Deep Mean-Reversion: A Physics-Informed Contrastive Approach to Pairs Tradingopen access
- Authors
- Kim, Namhyoung; Na, Yosep; Song, Jae Wook
- Issue Date
- Nov-2025
- Publisher
- Association for Computing Machinery, Inc
- Keywords
- Contrastive Learning; Mean-Reversion; Pairs-trading; Physics-Informed Neural Networks; Portfolio
- Citation
- ICAIF 2025 - 6th ACM International Conference on AI in Finance, pp 405 - 412
- Pages
- 8
- Indexed
- SCOPUS
- Journal Title
- ICAIF 2025 - 6th ACM International Conference on AI in Finance
- Start Page
- 405
- End Page
- 412
- URI
- https://scholarworks.bwise.kr/hanyang/handle/2021.sw.hanyang/209900
- DOI
- 10.1145/3768292.3770406
- Abstract
- Traditional pairs trading strategies often fail to identify stable mean-reverting relationships amid the complex dynamics characterizing modern financial markets, resulting in unstable spreads and reduced efficacy of conventional, rule-based execution methods.

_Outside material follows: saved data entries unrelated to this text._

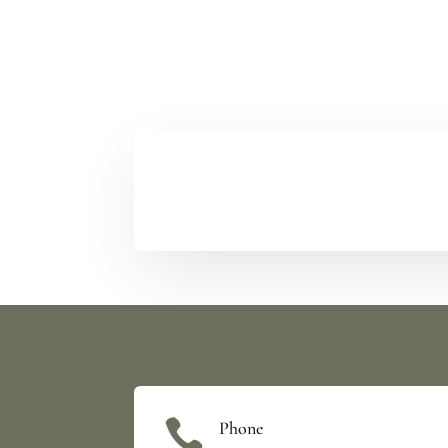

Phone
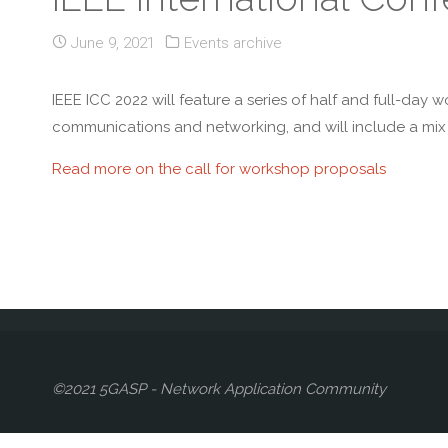
June 9, 2021
Events archive
IEEE ICC 2022 will feature a series of half and full-day 
communications and networking, and will include a mix o
Read more on the call for workshop proposals
©2021 5GASP - Network Application Community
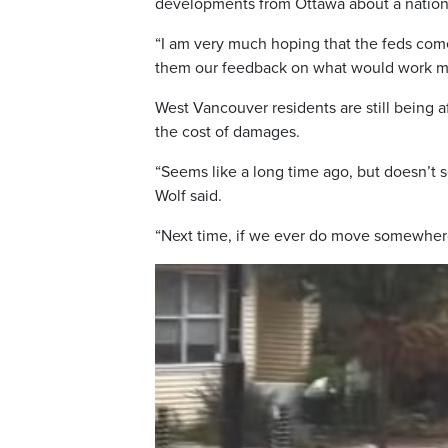
developments from Ottawa about a nationa
“I am very much hoping that the feds com
them our feedback on what would work mos
West Vancouver residents are still being af
the cost of damages.
“Seems like a long time ago, but doesn’t s
Wolf said.
“Next time, if we ever do move somewhere 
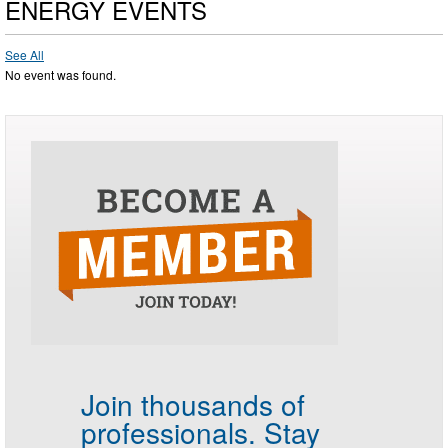
ENERGY EVENTS
See All
No event was found.
Join thousands of
professionals.
Stay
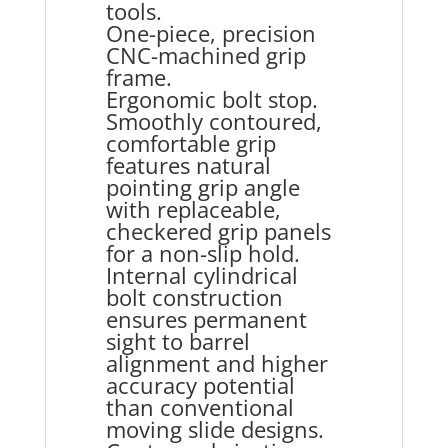
tools.
One-piece, precision
CNC-machined grip
frame.
Ergonomic bolt stop.
Smoothly contoured,
comfortable grip
features natural
pointing grip angle
with replaceable,
checkered grip panels
for a non-slip hold.
Internal cylindrical
bolt construction
ensures permanent
sight to barrel
alignment and higher
accuracy potential
than conventional
moving slide designs.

To overcome these intrinsic limitations, this study introduces ORCA (Ornstein-Uhlenbeck Reversion and Contrastive Arbitrage), a novel framework that seamlessly integrates deep representation learning and a rigorous financial dynamics model into a unified training paradigm. Central to ORCA is a physics-informed regularization approach designed to identify asset clusters that exhibit not merely similarity, but intrinsic tradability characterized by robust dynamic properties. ORCA concurrently optimizes a contrastive learning module alongside a Physics-Informed Neural Network (PINN) module, where the latter serves as a regularizer enforcing cluster formation consistent with the statistical dynamics of a stable Ornstein-Uhlenbeck process. Consequently, ORCA systematically produces asset clusters with inherently superior mean-reversion characteristics. Empirical analysis conducted on the NYSE dataset demonstrates the practical effectiveness of ORCA: applying a simple mean-reversion trading strategy with a static threshold to ORCA-generated clusters significantly outperforms strategies employing clusters derived via alternative benchmark methodologies. These findings position ORCA as a new benchmark methodology in the realm of structure-aware statistical arbitrage. A comprehensive overview of empirical results is provided in Figure 1.